I would like to see the Golden Confirmation Competition. I see that it is at 9:30 in ring 4 on Saturday September 28th. I was wondering how I could get a list of the Goldens that are entered in that. I see that there are 20 entered. I would like to connect with other Golden folks some more, since I am already thinking ahead for my next puppy (Still quite a few years though before I'm ready) Thanks!


----------



## Megora (Jun 7, 2010)

When you get there, you can buy a catalog (they usually are about $5 for smaller shows). That will have all of the names and contacts.  

Take one of those chairs-in-a-bag with you and have fun<:


----------



## Sally's Mom (Sep 20, 2010)

If it is an MBF show, you can find the entries on infodog...


----------



## MercyMom (Dec 19, 2011)

Sally's Mom said:


> If it is an MBF show, you can find the entries on infodog...

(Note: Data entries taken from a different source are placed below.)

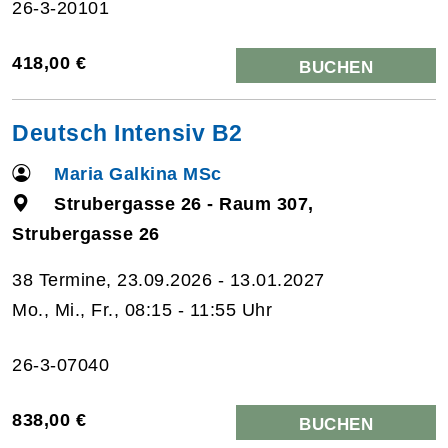
26-3-20101
418,00 €
BUCHEN
Deutsch Intensiv B2
Maria Galkina MSc
Strubergasse 26 - Raum 307,
Strubergasse 26
38 Termine, 23.09.2026 - 13.01.2027
Mo., Mi., Fr., 08:15 - 11:55 Uhr
26-3-07040
838,00 €
BUCHEN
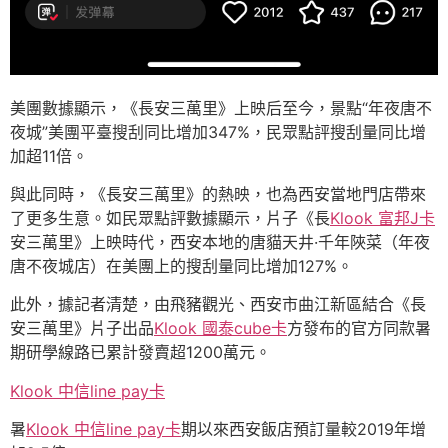
美團數據顯示，《長安三萬里》上映后至今，景點“年夜唐不
夜城”美團平臺搜刮同比增加347%，民眾點評搜刮量同比增
加超11倍。
與此同時，《長安三萬里》的熱映，也為西安當地門店帶來
了更多生意。如民眾點評數據顯示，片子《長
Klook 富邦J卡
安三萬里》上映時代，西安本地的唐貓天井·千年陜菜（年夜
唐不夜城店）在美團上的搜刮量同比增加127%。
此外，據記者清楚，由飛豬觀光、西安市曲江新區結合《長
安三萬里》片子出品
Klook 國泰cube卡
方發布的官方同款暑
期研學線路已累計發賣超1200萬元。
Klook 中信line pay卡
暑
Klook 中信line pay卡
期以來西安飯店預訂量較2019年增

How would I look up the entrants through infodog? Do I have to subscribe to see this? Since the Golden Retriever show is early, I wanted to have a chance to get my bearings and see the armbands matching the ones in the catalog before they go into the ring.


----------



## Sally's Mom (Sep 20, 2010)

On the day of the show, you get on the website and see the entrants... As well as see when Goldens are on... You can also see that earlier..


----------



## K9-Design (Jan 18, 2009)

Usually by about 6 a.m. the day of the show infodog will have the catalog online you can print out just the goldens.


----------



## MercyMom (Dec 19, 2011)

I didn't see any owners/dogs/breeders that I was particularly interested in when I read the page of contestants for today. Not sure if the list will be close to identical tomorrow. I wouldn't mind getting a Questan pup, but other than that, I didn't really see any I was interested in meeting. No familiar names, except for my breeder's arch rivals.


----------